Lastly, another point that effected me deeply was in the area of the ‘gifts of the Spirit’. As I have stated previously, I attend a few of the Word of Faith churches back in the late ‘80s and early ‘90s. While we had some good experiences, it was in those places that we felt the most hurt. But from Mitton’s book I can see where those places were broken. He wrote about how the church down through the ages has ‘discovered’ different threads within the Celtic Church and incorporated them without the rest of the cord. This reminds me of what Jesus said, ‘No one patches up an old coat with a piece of new cloth, for the new patch will shrink and make an even bigger hole in the coat’ (Matthew 9.16 GNT). What Mitton shows is that it is not necessarily the individual threads that are important, but the whole tapestry – or, to use Jesus’ metaphor, the WoF church focuses on the new cloth without realizing that it needs to get a new coat.

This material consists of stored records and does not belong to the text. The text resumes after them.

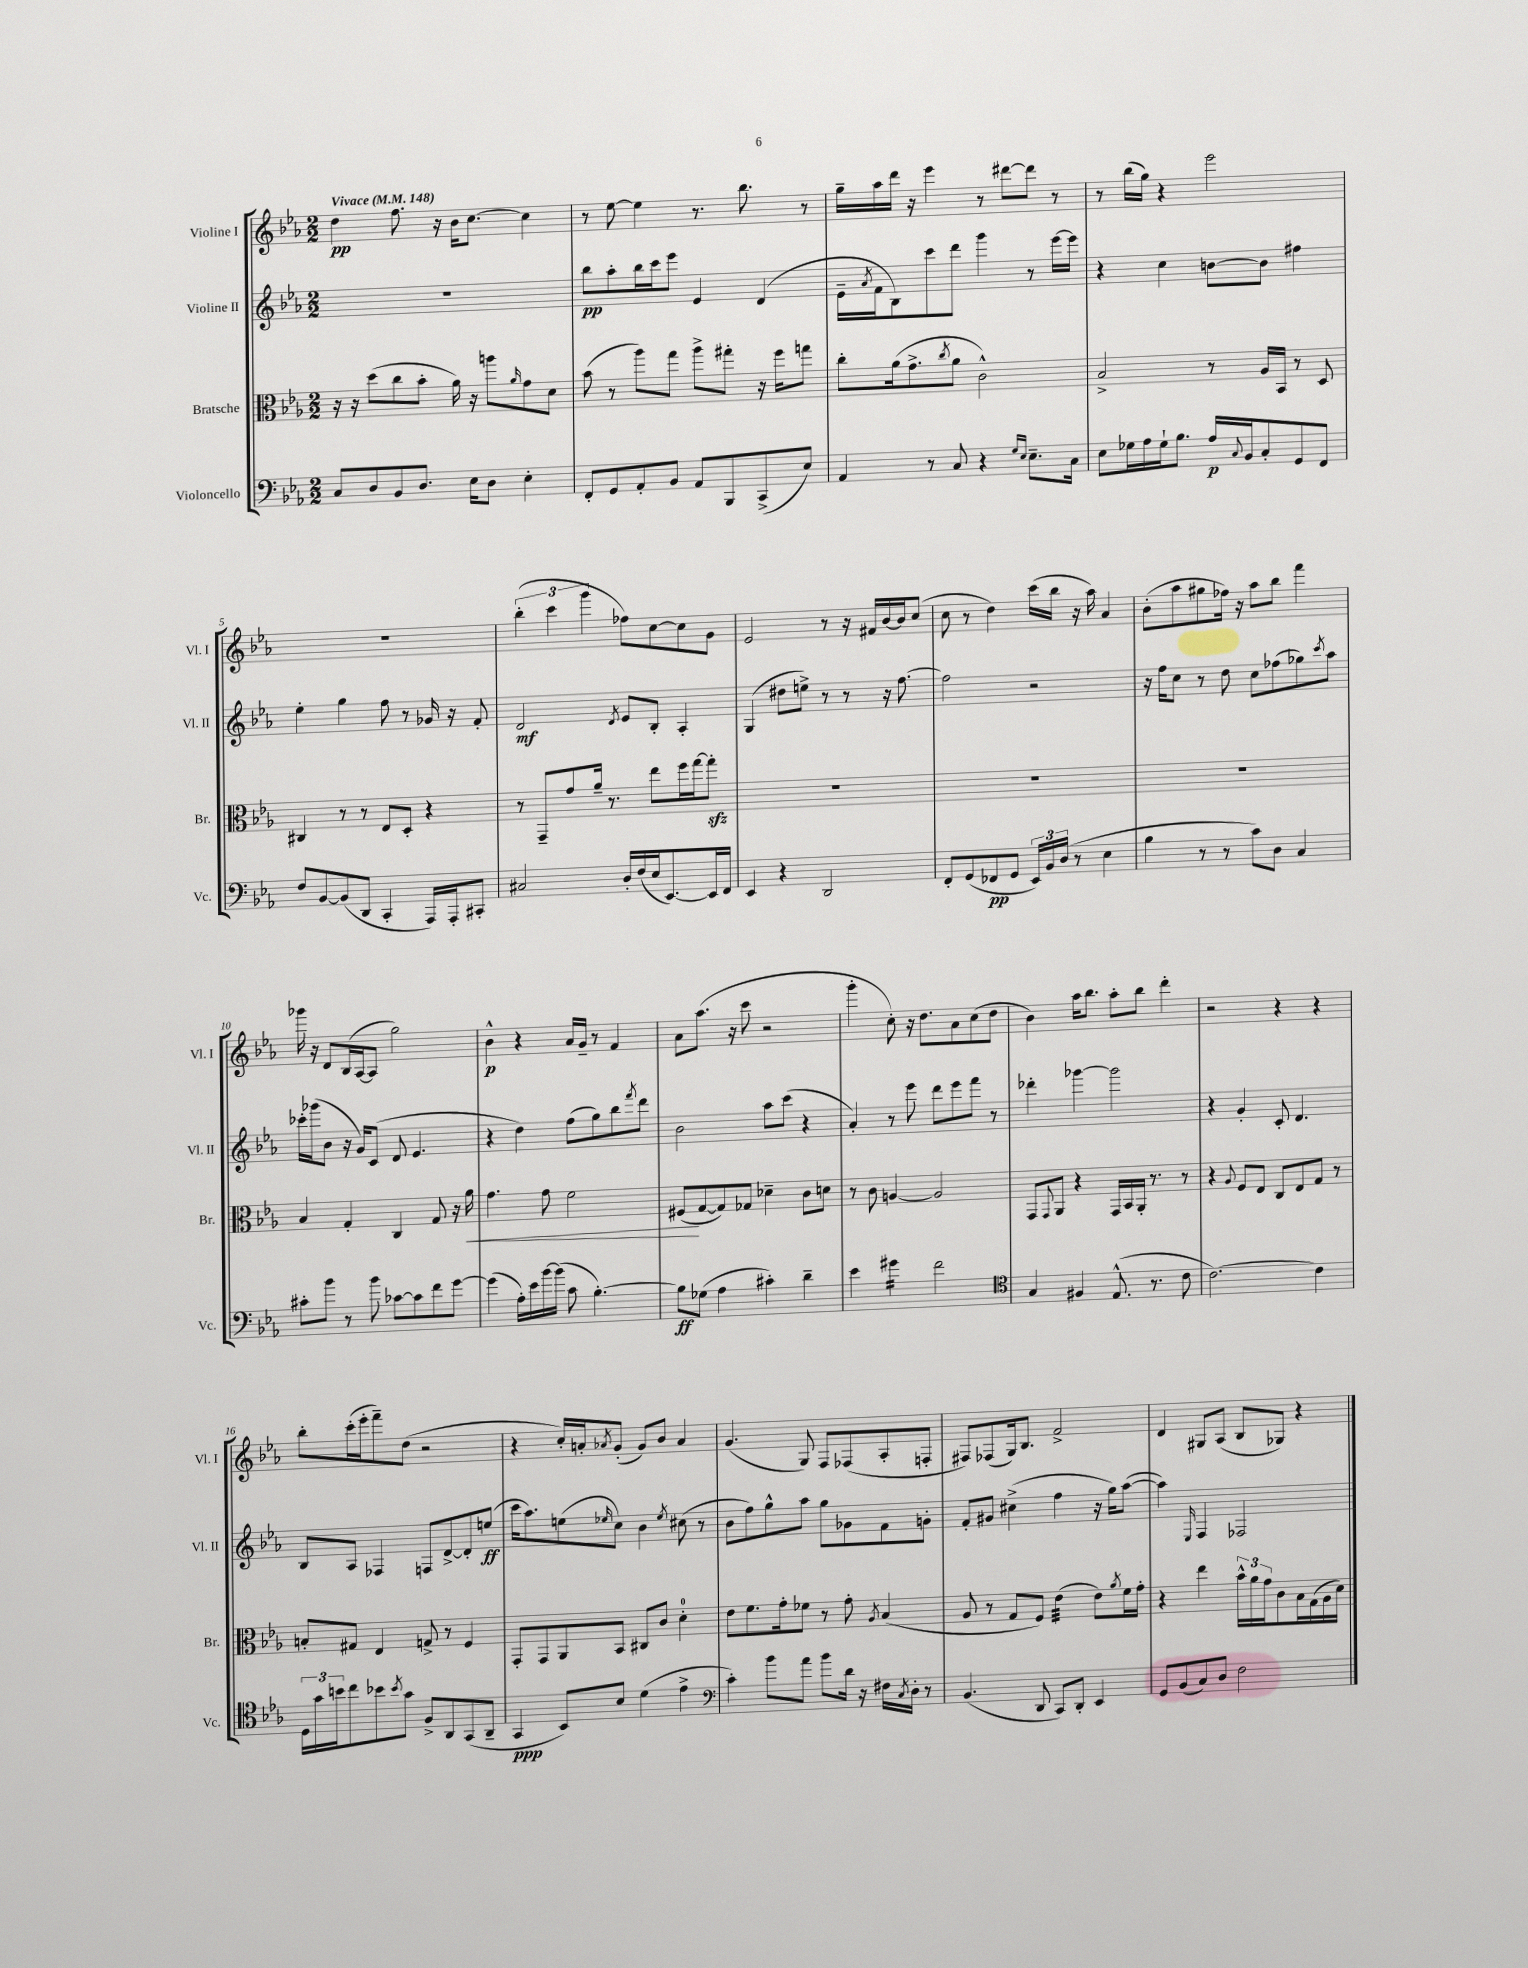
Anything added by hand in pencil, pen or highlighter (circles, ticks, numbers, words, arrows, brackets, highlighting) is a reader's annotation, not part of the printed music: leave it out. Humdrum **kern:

**kern	**kern	**kern	**kern
*staff4	*staff3	*staff2	*staff1
*clefF4	*clefC3	*clefG2	*clefG2
*k[b-e-a-]	*k[b-e-a-]	*k[b-e-a-]	*k[b-e-a-]
*M2/2	*M2/2	*M2/2	*M2/2
*MM148	*MM148	*MM148	*MM148
8C	16r	1r	4dd
.	16r	.	.
8D	(8dd	.	.
8BB-	8cc	.	8.ff
8.D	8b-'	.	.
.	.	.	16r
.	16a-)	.	16b-
16E-	16r	.	[8.cc
8D	8aa	.	.
.	16qqa-	.	.
4E-'	8g	.	4cc]
.	8d	.	.
=	=	=	=
8FF'	(8b-	8bb-	8r
8GG	8r	8aa-'	[8ee-
8AA-'	8aa-)	16bb-	4ee-]
.	.	16ccc	.
8BB-	8gg	8eee-	.
8AA-	8aa-^	4e-	8.r
8BBB-	8gg#'	.	.
.	.	.	8.bb-
(8CC^	16r	(4d	.
.	16ff	.	.
8E-)	8gg	.	8r
=	=	=	=
4AA-	8cc'	16e-~	16gg~
.	.	8qa-	.
.	.	16f	16aa-
.	(16a-	8B-)	16ddd
.	8.g^	.	16r
8r	.	8ccc	4eee-
.	8qcc	.	.
8C	8a-	8ddd	.
4r	2c^^)	4ggg	8r
.	.	.	[8ddd#
16qqG	.	.	.
16qqE-	.	.	.
8.E-~	.	8r	8ddd#]
.	.	[16eee-	8r
16C	.	16eee-]	.
=	=	=	=
8E-	2B-^	4r	8r
16G-	.	.	(16bb-
16A-	.	.	16gg)
16G-`	.	4cc	4r
8.B-	.	.	.
16A-	8r	[8b	2eee-
8qqC	.	.	.
16BB-	.	.	.
8C'	16A-	8b]	.
.	16BB-	.	.
8GG	8r	4ff#	.
8FF	8D	.	.
=	=	=	=
8F	4C#	4ee-'	1r
[8BB-	.	.	.
(8BB-]	8r	4gg	.
8DD	8r	.	.
4CC'	8E-	8ff	.
.	8D'	8r	.
16AAA-)	4r	16g-	.
16AAA-'	.	16r	.
8CC#'	.	8f'	.
=	=	=	=
2C#	8r	2d	(6bb-'
.	8GG~	.	.
.	.	.	6ccc
.	8g	.	.
.	.	.	6ggg
.	16a-~	.	.
.	8.r	.	.
.	.	8qd	.
16D'	.	8e-	8ff-)
(16F	.	.	.
16E-	8ee-	8B-'	[8cc
[8.EE-)	.	.	.
.	16ff	4A-'	8cc]
.	[16gg	.	.
16EE-]	8gg']	.	8g
16FF	.	.	.
=	=	=	=
4EE-	1r	(4G	2e-
4r	.	8dd#	.
.	.	8ee^)	.
2DD	.	8r	8r
.	.	8r	16r
.	.	.	16f#
.	.	16r	[16b-
.	.	[8.ff	16b-]
.	.	.	(8cc
=	=	=	=
8FF'	1r	2ff]	8cc
(8GG	.	.	8r
8FF-	.	.	4dd)
8GG	.	.	.
24EE-)	.	2r	(16ccc
24BB-	.	.	.
.	.	.	16bb-
(24D	.	.	.
8r	.	.	16r
.	.	.	16aa-)
4E-	.	.	4a-
=	=	=	=
4B-	1r	16r	(8b-'
.	.	16ff	.
.	.	8cc	8aa-
8r	.	8r	8gg#
8r	.	8dd	16ff-)
.	.	.	16r
8c)	.	8cc	8aa-
8D	.	(8ff-	8bb-
4C	.	8gg-)	4fff
.	.	8qccc	.
.	.	8aa-	.
=	=	=	=
8c#'	4B-	16ccc-'	16ggg-
.	.	(16ggg-	16r
8b-	.	8b-	8d
8r	4G'	16r	(16B-
.	.	16g)	[16A-
8b-	.	(8c	8A-]
[8c-	4C	8d	2gg)
8c-]	.	4.e-	.
8f	8G	.	.
[8g	16r	.	.
.	16a-	.	.
=	=	=	=
(4g]	4.g	4r	4b-^^
16A-')	.	4dd)	4r
16e-	.	.	.
[16b-	8g	.	.
(16b-]	.	.	.
8c	2f	(8ff	16a-
.	.	.	16g~
[4.B-')	.	8gg)	8r
.	.	8bb-	4f
.	.	8qfff	.
.	.	8ddd	.
=	=	=	=
8B-]	(8F#	2b-	8a-
(8G-	[8G	.	(8.aa-
4A-	8G])	.	.
.	.	.	16r
.	8G-	.	8ccc
4c#')	4d-~	8aa-	2r
.	.	(8ccc	.
4d~	8c	4r	.
.	8d	.	.
=	=	=	=
4e-	8r	4a-')	4ggg'
.	8c	.	.
4g#	[4A	8r	8cc')
.	.	8eee-	16r
.	.	.	8.dd
2f	2A]	8ddd	.
.	.	8eee-	8a-
.	.	8fff	(8cc
.	.	8r	8dd
=	=	=	=
*clefC4	*	*	*
4G	8GG	4ddd-'	4b-)
.	8qqGG	.	.
.	8AA-	.	.
4F#	4r	[4ggg-	16aa-
.	.	.	8.bb-
(8.E-^^	16GG	2ggg-]	8aa-'
.	16BB-	.	.
.	16AA-'	.	8bb-
8.r	8.r	.	.
.	.	.	4ddd'
8c	8r	.	.
=	=	=	=
[2.c)	4r	4r	2r
.	8qqA-	.	.
.	8F	4g'	.
.	8E-	.	.
.	8C	8c'	4r
.	8E-	4.d	.
4c]	8G	.	4r
.	8r	.	.
=	=	=	=
24D	8B'	8B-	8bb-'
24g	.	.	.
24b	.	.	.
8cc	8G#	8A-	(16ccc'
.	.	.	16eee-'
8b-	4E-	4F-	8fff~)
8qb-	.	.	.
8g	.	.	(8dd
8F^	8G^	8F	2r
8AA-	8r	[8d^	.
(8GG	4F	8d']	.
8AA-~	.	(8ee	.
=	=	=	=
4GG	8GG'	16ccc	4r
.	.	8.aa-)	.
.	8GG	.	.
8BB-)	8AA-	(8ee	16cc')
.	.	.	16a'
.	.	16qqee-	8qa-
8B-	8BB-	8cc)	(8g'
(4d	8C#	4b-	8g)
.	8c	.	8b-
.	.	8qee-	.
4e-^	4d'	(8cc#	4a-
.	.	8r	.
=	=	=	=
*clefF4	*	*	*
4c')	8e-	8b-	(4.g
.	8.f	8ff)	.
8b-	.	8gg^^	.
.	16g'	.	.
8a-	8f-	8aa-	8G)
8b-	8r	8gg	8F
16d	8g'	8g-	(8F-
16r	.	.	.
.	8qA-	.	.
16F#	(4B-	8f	8A-'
8qC	.	.	.
16D'	.	.	.
8r	.	8g'	8F'
=	=	=	=
(4.BB-	8A-	8f'	8F#)
.	8r	8g#	(8F-
.	8G	(4cc#^	16G)
.	.	.	8.B-
8DD	8F)	.	.
8CC)	(4e-	4ff	2f^
8DD'	.	.	.
4EE-	8e-)	16r	.
.	.	16gg)	.
.	8qa-	.	.
.	16f	([8aa-	.
.	16g'	.	.
=	=	=	=
8GG	4r	4aa-])	4d
(8BB-	.	.	.
.	.	16qqE-	.
8C)	4ee-	4F	8G#
8D	.	.	(8A-
2F	24b-^^	2F-	8B-
.	24a-	.	.
.	24g	.	.
.	8c	.	8G-)
.	16B-	.	4r
.	(16G	.	.
.	16A-	.	.
.	16d)	.	.
==	==	==	==
*-	*-	*-	*-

I have to be honest here. I have reservations with the whole ‘gifts of the Spirit’ thing. Mostly because the abuse of power was so prevalent. Granted, I have never been part of a community that was structured around the monastic life where the gifts of the Spirit were encouraged, so the experience may be better (I certainly hope so!). However, there were a couple of time in chapters 9 and 12 that I wrote things like, ‘Lord let this be me!’ and ‘Amen!’ Not so I could make some name for myself but so that more people would come to know God in Christ. I have often thought that the world needs this type of ‘energy’ in it’s midst. I know that my community needs it. Not in isolation like the local prisons we call church (the imagery here is that we can only find and experience God in the church building), but in the ‘wild’, out in the homes, restaurants, libraries, bookstores, pubs, offices, etc. God is to be found in those places where creation is in pain. That is where the gifts of the Spirit need to be. ‘Lord let it be through me.’

As I took my place with the monks on my left, I felt the tension rise. I could here the shouts from the other side and, quite frankly, they frightened me more than a little. The abbot of the monastery, Columcille, approached me and spoke softly to me. His words, though few, penetrated the fear and spoke deeply to me, easing my spirit. At once, scales from eyes began to fall and I could see creation entombed in the darkness. ‘Speak,’ whispered Columcille. I closed my eyes and opened my mouth. ‘Open your eyes’, he whispered. I opened them. The words I spoke shot from my mouth like a beam of light, shattering the darkness like glass. All around me, I could see the rest of the monks where encased in light. It emanating from every part of them. As I looked, I could see pockets of light shooting upward all over creation. Deep in the darkness, I could see the amber glow of Light, churning eagerly for release.